I have moved over to pfsense from Smoothwall and iPCOP setup. Have to say the pfsense setup seems far more grown up and like what i see so far. I require a little help as i am not sure how or what pfsense is doing here. I am having some issues routing between vlans.
vmx0 = LAN
vmx1 = OPT1 which will be used a DMZ
vmx2 = WAN
I have a few VLAN's but for now to keep things simple lets just say i have VLAN1 and VLAN2
My pfsense LAN interface is on VLAN1 and i can get out to the internet fine with no issues.
I have a workstation on VLAN2 which i can ping the pfsense server, I am picking up an IP address from my DHCP server on VLAN1 but i cant get out to the internet. What do i need to change to allow this extra VLAN to get out?
Thanks in advance
jahonix last edited by
You have a host on VLAN2 which gets a DHCP-ed IP from VLAN1?
How are VLAN1 & 2 connected to your pfSense?
Thanks for taking the time to reply.
Not sure if it is the correct setup but on my LAN I changed the subnet from /24 in the drop down to /22 and now all my subnets can get out to the internet. Let me know if this is a mis-configuration under pfsense. I am coming from Smoothwall type firewall where things are a little different. I do have a similar problem with my DMZ but will create a separate post for that.
To answer your question
I am running pfsense on VMware ESXi. The vSwitch that I am plugged in to connected to Cisco ports which are trunk ports. On the vSwitch I have created a connection for each VLAN.

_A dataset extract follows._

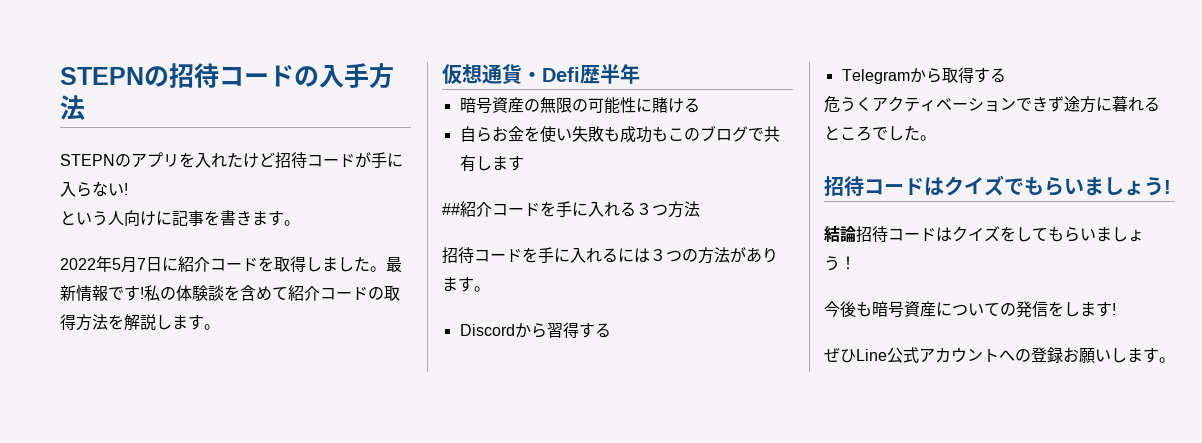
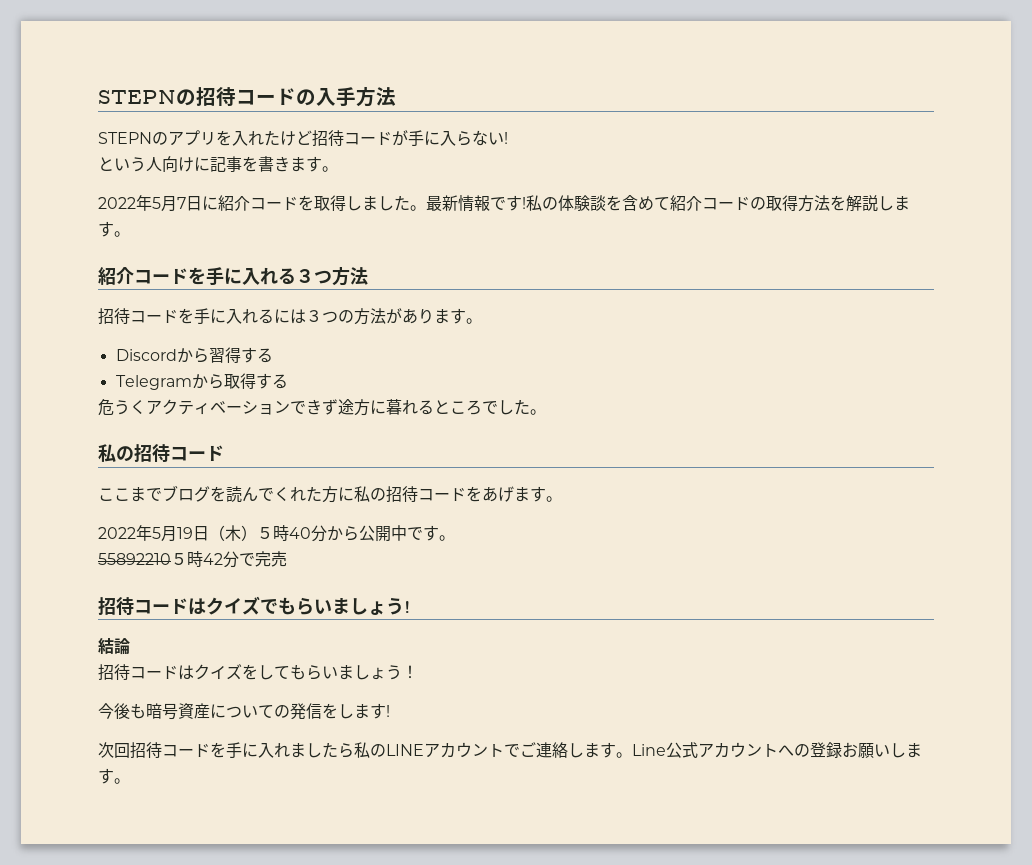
[442,63,640,84] [459,97,700,114] [459,125,780,143] [459,155,524,172] [442,203,460,215] 仮想通貨・Defi歴半年 // 暗号資産の無限の可能性に賭ける // 自らお金を使い失敗も成功もこのブログで共有します // ## -> (130, 234) none
(936, 138) none -> [98,444,224,462] [98,485,562,503] [98,525,455,542] [98,551,287,568] // 私の招待コード // ここまでブログを読んでくれた方に私の招待コードをあげます。 // 2022年5月19日（木）５時40分から公開中です。 // 55892210５時42分で完売
(856, 234) none -> (130, 646) //
[824,347,856,363] ぜひ -> [98,742,632,759] 次回招待コードを手に入れましたら私のLINEアカウントでご連絡します。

From a Cisco point of view I can get to each vlan and back again. It was getting out to the internet on any other LAN subnet apart from the VLAN the pfsense was installed on.
Maybe pfSense hasn't set the outbound NAT rules automatically for your further VLANs. On other firewalls this is often be called "Masquerading". You find it in Firewall > NAT > Outbound.
Or you've set the outbound NAT rule generation to "manual", so you have to add rules by yourself.
There must be an outbound NAT rule for each internal network as source for the WAN interface or rather one rule with a subnet mask that covers all your internal subnets. This you will have achieved with the /22 for LAN, but with that, you will get routing issues between your internal subnets.
It looks like you've misconfigured your network.
How is VLAN2 getting an IP address from VLAN1? You need a DHCP relay server for this which has interfaces on both VLANs.
How is VLAN2 even able to ping pfSense on VLAN1? You need a router for this with interfaces on both VLANs.
jahonix last edited by
You don't have two separated VLANs anymore if you extend the netmask to /22 and serve all hosts from there. That's one big broadcast domain.
If you want or need to separate segments then your setup is wrong.
BTW, subnetting has nothing to do with your router (pfSense or Smoothwall). They both just serve what you configured.